Today, the local paper published an article stating that the midwife suspended following the tragic death in March 2016 had now been sacked by the trust:

 “Following a disciplinary hearing, the member of staff has been dismissed as the panel felt her conduct fell fundamentally below our acceptable standards.”

 I do not know the clinical circumstances involved or whether the midwife’s conduct which the trust say ‘fell fundamentally below… acceptable standards’ was a factor in the tragic outcome (the trusts statement doesn’t make this clear). I do know that Joshua died a terrible and truly preventable death, that my family and I were not told the truth about what happened and that the NMC have failed to take any action despite these circumstances for almost 8 years.
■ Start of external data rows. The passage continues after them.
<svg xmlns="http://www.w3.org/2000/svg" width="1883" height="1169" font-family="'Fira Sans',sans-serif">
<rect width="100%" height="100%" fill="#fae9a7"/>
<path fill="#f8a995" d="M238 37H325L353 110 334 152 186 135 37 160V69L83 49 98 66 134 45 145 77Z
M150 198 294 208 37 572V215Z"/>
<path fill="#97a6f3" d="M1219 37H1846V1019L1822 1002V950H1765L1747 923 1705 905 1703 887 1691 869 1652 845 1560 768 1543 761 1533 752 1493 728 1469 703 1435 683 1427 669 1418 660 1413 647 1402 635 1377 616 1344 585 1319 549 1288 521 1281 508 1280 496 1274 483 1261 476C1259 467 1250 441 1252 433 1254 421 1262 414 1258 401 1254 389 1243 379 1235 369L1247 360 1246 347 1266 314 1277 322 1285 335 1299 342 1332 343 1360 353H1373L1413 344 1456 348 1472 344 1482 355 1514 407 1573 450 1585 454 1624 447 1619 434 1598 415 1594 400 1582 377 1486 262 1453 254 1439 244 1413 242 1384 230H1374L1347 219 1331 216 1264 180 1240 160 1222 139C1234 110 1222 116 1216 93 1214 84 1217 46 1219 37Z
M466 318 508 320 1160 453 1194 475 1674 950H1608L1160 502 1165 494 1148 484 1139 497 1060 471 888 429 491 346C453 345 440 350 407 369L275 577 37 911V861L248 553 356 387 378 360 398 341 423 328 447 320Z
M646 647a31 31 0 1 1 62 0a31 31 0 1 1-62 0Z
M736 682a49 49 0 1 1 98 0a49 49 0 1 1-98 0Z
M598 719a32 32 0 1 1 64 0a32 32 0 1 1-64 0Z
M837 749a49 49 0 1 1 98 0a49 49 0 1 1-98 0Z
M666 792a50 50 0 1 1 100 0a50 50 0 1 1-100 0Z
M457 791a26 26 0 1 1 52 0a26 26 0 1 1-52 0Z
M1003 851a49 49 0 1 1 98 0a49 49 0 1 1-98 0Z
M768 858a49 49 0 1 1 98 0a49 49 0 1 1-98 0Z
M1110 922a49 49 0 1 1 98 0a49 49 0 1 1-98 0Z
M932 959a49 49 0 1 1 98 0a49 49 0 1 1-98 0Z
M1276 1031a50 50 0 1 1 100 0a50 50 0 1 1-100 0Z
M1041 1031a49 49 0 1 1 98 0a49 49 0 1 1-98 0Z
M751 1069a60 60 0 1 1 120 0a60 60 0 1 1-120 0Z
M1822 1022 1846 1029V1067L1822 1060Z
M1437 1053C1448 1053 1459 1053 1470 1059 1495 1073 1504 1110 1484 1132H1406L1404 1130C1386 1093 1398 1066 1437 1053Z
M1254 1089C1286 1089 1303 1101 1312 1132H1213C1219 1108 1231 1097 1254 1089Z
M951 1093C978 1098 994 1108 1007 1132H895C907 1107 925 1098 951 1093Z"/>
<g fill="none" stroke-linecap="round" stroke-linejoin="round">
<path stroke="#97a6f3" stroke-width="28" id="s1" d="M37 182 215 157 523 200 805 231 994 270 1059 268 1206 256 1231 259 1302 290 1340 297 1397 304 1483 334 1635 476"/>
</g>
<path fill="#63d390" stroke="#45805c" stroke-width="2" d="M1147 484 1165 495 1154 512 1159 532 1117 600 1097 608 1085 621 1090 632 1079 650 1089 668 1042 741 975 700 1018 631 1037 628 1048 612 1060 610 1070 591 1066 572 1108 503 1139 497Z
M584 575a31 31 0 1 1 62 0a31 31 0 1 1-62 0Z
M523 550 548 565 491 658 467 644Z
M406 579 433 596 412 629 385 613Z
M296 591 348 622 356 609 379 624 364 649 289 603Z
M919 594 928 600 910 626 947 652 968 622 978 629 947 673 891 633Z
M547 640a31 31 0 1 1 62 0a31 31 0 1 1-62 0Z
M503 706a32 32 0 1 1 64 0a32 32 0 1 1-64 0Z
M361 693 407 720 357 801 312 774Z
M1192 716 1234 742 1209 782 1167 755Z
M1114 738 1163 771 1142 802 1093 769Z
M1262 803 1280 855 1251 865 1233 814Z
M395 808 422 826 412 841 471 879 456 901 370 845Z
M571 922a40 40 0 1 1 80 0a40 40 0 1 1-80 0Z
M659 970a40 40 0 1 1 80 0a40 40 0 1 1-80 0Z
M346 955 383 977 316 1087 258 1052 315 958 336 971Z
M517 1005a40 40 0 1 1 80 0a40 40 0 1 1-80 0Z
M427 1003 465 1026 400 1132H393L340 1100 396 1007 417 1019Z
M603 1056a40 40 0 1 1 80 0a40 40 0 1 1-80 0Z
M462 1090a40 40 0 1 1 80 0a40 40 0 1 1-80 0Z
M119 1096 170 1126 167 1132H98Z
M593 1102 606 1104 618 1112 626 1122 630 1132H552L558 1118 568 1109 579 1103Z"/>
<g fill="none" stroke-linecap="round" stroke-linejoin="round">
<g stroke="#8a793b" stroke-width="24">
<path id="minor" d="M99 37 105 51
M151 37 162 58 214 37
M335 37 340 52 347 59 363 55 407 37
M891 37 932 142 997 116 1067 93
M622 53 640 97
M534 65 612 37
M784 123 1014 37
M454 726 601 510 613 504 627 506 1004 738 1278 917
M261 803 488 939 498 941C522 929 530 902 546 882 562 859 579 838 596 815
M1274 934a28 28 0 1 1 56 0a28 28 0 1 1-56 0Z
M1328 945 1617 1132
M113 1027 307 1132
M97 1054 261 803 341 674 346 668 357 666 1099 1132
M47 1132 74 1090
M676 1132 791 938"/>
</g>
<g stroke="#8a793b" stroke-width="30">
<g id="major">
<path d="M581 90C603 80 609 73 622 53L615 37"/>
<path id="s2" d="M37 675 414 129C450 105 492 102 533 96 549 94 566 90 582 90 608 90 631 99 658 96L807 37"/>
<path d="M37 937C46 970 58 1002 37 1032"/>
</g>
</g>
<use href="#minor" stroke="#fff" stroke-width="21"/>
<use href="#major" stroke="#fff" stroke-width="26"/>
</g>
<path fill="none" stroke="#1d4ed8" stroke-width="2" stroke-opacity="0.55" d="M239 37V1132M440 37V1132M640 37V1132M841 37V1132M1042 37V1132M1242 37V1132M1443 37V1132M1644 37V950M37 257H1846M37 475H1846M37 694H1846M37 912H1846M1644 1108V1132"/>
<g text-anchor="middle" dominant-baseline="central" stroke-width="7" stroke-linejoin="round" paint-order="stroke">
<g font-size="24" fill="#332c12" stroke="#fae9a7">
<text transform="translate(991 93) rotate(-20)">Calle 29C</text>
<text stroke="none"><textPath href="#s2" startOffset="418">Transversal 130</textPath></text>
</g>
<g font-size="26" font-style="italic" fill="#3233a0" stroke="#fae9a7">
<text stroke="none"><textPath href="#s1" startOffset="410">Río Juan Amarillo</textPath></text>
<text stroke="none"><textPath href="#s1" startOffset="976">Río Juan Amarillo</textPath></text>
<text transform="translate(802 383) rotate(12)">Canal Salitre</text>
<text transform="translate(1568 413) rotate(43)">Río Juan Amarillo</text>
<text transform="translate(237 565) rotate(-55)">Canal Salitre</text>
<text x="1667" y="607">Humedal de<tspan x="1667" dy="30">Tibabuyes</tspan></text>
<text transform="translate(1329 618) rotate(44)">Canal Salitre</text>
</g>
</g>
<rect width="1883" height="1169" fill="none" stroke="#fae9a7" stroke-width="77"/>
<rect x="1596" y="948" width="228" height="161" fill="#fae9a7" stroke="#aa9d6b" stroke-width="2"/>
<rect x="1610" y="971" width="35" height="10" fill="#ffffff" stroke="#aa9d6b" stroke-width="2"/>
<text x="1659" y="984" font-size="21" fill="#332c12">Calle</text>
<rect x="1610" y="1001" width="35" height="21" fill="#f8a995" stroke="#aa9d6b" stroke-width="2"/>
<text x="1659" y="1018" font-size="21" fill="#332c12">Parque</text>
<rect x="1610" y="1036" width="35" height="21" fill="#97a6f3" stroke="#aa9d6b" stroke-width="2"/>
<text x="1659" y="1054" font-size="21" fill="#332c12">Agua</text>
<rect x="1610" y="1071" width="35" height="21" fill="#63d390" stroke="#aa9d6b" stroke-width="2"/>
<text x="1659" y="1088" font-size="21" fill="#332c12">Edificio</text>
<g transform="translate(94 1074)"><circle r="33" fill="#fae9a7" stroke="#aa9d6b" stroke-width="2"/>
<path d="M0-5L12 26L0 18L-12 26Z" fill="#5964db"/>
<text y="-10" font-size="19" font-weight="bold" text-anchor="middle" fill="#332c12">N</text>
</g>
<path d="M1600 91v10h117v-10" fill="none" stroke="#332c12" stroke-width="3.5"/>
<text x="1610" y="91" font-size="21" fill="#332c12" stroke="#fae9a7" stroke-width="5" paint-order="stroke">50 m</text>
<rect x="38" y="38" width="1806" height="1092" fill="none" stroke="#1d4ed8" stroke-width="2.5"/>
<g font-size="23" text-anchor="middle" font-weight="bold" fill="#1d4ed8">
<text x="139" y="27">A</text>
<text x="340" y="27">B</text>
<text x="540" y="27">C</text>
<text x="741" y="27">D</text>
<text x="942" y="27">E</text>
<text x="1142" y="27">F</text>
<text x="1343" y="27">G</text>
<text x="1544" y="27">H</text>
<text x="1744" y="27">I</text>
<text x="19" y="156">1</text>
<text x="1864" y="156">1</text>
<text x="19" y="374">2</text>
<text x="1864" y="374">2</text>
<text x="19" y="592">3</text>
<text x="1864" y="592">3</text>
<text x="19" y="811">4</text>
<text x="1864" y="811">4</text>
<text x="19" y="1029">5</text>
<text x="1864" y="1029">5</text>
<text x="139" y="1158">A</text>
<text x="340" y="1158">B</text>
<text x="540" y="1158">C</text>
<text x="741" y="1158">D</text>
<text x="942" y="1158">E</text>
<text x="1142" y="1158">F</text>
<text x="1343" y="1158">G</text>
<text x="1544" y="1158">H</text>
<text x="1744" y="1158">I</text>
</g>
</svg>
I also know that had the NMC implemented the recommendations of the Kirkup review with anything like the expediency that was clearly needed, these hearings would have been completed long before March 2016.

 I can not help but feel deeply sad about these circumstances. I am worried that the NMC are continuing to fail to protect mothers and babies and I believe that urgent changes are needed to ensure that professional regulation of midwives and nurses is fit for purpose.